Getting Things Done by David Allen is perhaps the most left-brained book I've ever read. List making and to-do tracking doesn't exactly make for a thrilling read. And yet, this is an important and forever practical book IF you put into practice the core of what Allen is saying. I'm a daily list maker and I live by my calendar. I never read a book on personal organization though I've invested much of my adult life in it.

Here are the most important points of the book, in my opinion: (1) Get all your to-do's (All. Of. Them.) out of your head and write them down. This will free your mind from having to think about them incessantly. (2) Give all of your immediate to-do's a next action. (For example, "get a dental check-up" should instead be "call and make a dental appointment.") If you can't do the next action at any given time, then transfer it to a separate list to be reviewed sometime later. (3) Don't worry about the what tools to use to organize your life. Start simple with a paper, pen and perhaps a folder and grow from there. Most complex organizational tools are probably too specifically customized for what you need anyway. And (4), every single one of your to-do's is an arranged agreement with yourself. If you put it off or forget about it, you feel the guilt in your mind consciously or not.
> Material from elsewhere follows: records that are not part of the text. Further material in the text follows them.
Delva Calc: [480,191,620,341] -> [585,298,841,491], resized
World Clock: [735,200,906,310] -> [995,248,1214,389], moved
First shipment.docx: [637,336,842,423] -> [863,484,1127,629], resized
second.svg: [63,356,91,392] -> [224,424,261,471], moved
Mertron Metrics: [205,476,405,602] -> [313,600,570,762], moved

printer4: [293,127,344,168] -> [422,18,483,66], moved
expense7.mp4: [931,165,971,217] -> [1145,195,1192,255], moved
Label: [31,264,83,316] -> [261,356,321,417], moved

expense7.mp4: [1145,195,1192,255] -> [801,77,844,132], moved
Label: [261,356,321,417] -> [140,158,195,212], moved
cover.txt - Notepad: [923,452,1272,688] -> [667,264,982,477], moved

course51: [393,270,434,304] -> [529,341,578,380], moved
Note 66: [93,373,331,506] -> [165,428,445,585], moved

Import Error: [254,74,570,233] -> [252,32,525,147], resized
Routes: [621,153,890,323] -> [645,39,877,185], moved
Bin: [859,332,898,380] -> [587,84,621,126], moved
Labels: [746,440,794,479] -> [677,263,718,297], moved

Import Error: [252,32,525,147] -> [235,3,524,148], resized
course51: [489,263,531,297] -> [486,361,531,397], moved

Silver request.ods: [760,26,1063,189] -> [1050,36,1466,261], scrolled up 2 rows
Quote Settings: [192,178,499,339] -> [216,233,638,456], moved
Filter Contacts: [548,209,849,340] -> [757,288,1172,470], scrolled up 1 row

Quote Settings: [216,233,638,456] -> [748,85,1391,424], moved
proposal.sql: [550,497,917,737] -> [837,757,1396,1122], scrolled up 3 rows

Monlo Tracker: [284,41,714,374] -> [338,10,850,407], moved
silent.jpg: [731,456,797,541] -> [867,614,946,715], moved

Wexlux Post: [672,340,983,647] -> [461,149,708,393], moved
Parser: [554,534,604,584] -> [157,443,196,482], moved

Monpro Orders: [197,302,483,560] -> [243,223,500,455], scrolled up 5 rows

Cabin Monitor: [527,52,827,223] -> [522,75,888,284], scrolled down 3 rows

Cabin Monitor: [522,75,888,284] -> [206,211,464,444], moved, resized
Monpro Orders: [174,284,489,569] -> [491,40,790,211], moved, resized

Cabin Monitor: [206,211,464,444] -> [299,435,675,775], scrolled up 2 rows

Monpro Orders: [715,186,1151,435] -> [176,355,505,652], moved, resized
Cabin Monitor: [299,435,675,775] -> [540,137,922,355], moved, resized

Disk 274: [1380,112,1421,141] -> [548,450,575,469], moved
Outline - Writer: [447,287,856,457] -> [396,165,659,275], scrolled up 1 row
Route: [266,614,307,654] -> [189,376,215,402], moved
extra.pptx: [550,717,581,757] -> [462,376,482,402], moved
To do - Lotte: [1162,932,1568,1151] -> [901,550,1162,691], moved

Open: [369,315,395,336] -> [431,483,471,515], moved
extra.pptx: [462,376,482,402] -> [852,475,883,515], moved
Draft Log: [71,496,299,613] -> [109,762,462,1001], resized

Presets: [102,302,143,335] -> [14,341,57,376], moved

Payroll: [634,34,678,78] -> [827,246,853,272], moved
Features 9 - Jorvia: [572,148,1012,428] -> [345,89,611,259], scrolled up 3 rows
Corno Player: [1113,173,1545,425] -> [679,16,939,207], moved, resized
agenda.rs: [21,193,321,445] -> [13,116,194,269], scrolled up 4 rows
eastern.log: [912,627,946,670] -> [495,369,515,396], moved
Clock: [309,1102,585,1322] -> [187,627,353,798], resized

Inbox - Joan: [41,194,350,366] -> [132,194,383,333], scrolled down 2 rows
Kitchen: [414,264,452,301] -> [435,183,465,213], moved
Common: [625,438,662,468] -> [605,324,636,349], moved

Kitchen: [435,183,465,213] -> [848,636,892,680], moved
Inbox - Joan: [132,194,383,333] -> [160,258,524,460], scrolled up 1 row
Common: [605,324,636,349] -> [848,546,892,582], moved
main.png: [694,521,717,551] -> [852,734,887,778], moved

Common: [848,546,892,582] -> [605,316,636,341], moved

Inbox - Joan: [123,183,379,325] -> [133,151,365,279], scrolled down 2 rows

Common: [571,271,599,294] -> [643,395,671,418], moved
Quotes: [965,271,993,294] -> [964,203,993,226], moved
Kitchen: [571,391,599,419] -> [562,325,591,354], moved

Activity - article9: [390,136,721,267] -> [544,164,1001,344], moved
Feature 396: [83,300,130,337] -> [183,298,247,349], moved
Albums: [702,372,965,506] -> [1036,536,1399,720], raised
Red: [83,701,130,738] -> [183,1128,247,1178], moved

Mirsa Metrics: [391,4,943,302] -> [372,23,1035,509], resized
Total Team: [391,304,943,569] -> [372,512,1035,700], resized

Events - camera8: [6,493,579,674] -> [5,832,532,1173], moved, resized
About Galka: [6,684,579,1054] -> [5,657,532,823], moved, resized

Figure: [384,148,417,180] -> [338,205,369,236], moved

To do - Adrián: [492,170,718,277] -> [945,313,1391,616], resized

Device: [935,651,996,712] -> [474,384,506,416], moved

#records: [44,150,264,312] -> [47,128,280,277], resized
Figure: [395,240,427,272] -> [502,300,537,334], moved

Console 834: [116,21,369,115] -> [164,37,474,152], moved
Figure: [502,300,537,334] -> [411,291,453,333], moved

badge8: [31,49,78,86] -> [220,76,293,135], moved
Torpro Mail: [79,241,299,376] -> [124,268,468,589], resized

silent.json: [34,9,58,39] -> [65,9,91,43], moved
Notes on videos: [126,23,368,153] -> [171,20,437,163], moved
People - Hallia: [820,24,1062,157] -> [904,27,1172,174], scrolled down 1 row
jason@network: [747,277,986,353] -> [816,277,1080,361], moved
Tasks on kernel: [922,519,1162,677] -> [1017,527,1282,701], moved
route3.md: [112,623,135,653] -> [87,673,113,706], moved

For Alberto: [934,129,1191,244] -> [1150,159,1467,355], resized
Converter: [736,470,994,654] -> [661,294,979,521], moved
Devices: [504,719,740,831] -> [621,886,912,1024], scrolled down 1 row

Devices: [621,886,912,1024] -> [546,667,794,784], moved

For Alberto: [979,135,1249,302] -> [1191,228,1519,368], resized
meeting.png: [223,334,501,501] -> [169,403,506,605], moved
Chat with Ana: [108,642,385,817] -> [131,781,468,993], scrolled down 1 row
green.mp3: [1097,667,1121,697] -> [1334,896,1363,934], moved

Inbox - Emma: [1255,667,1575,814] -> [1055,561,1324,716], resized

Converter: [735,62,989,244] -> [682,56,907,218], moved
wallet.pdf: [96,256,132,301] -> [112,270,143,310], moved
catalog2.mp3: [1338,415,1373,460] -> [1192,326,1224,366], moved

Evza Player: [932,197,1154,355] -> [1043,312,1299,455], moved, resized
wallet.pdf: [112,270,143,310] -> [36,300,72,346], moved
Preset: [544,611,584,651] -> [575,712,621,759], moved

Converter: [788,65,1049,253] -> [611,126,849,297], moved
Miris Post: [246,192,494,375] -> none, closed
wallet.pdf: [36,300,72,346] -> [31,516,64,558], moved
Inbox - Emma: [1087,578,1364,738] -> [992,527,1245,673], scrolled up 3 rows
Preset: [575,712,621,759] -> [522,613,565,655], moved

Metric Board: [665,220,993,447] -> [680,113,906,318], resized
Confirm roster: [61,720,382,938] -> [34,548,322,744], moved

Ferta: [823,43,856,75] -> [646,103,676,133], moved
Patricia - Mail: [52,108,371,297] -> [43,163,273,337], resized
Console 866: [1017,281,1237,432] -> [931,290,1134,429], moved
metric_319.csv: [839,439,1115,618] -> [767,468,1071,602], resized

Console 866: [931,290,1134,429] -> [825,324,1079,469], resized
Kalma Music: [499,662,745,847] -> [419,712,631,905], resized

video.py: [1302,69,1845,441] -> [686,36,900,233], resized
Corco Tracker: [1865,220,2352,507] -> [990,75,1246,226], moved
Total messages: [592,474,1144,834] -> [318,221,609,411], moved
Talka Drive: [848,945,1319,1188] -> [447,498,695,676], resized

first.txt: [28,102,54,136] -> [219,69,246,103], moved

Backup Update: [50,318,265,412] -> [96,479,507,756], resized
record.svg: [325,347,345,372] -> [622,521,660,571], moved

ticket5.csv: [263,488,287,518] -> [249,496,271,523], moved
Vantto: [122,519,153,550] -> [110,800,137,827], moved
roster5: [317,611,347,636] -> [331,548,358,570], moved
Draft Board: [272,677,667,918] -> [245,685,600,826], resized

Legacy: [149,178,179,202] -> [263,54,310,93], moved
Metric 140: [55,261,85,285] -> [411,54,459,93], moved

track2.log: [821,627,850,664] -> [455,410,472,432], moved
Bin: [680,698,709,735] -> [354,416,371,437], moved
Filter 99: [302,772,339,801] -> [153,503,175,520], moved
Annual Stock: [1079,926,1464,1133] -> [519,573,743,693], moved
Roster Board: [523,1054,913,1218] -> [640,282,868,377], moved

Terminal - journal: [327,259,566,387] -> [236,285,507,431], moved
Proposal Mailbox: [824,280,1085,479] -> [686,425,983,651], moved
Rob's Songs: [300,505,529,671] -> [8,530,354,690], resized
Having them written down helps your meet your own commitments as well as saying no to commitments you now know you can't keep.

There's many more steps to keeping your personal organization optimized than the above points (for example, defining separate lists such as the "tickler" and the "someday/maybe"), but those I feel are the most crucial. Doing boring stuff like what Getting Things Done advocates would seem soul-sucking to a more right-brained type, but I firmly believe creativity is at its best when it is organized.